You can now **upload** this `submission_xgb.csv` to the Titanic Kaggle competition. Typical XGBoost solutions with decent feature engineering often score in the **0.78–0.82** range on the public leaderboard (sometimes higher if well-tuned).

## 5. Possible Improvements
1. **More Feature Engineering**: Create advanced features from `Cabin` or `Name` (Title grouping is just a start).

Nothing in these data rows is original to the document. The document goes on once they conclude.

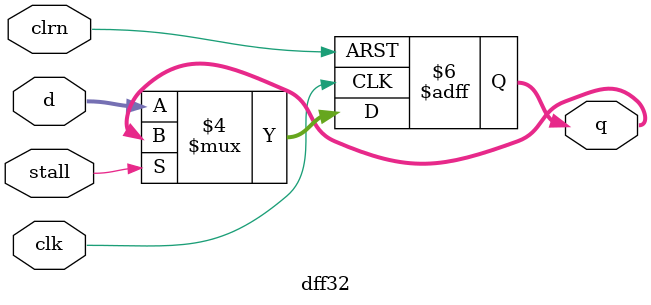
<source format=v>
`timescale 1ns / 1ps
module dff32 (
    d,
    stall,
    clk,
    clrn,
    q
);
  input [31:0] d;
  input stall;  //exp3
  input clk, clrn;
  output [31:0] q;
  reg [31:0] q;
  always @(negedge clrn or posedge clk)  //add stall
    if (clrn == 0) begin
      q <= 0;
    end else if (stall == 0) begin
      q <= d;
    end
endmodule

</source>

Compute family survival rates if using the complementary test set, etc.
2. **Hyperparameter Tuning**: Use cross-validation or a tuning library (Optuna, GridSearchCV, etc.) to find the best parameters (max_depth, learning_rate, n_estimators, etc.).
3. **Ensembling**: Combine multiple models (e.g., random forest, LightGBM, logistic regression) to get a better final prediction.
4. **Handling Outliers**: If any outlier is present in `Fare` or `Age`, apply transformations or binning.
5. **Stacking**: Build multiple levels of models (meta-model) for improved performance.

---
## Conclusion
In this notebook, we:
1. Loaded and preprocessed the Titanic dataset
2. Engineered features (Title, HasCabin, FamilySize)
3. Trained a strong baseline model using XGBoost
4. Produced a CSV submission file for Kaggle

This approach typically scores well on the leaderboard. You can further refine and tune hyperparameters for even better performance.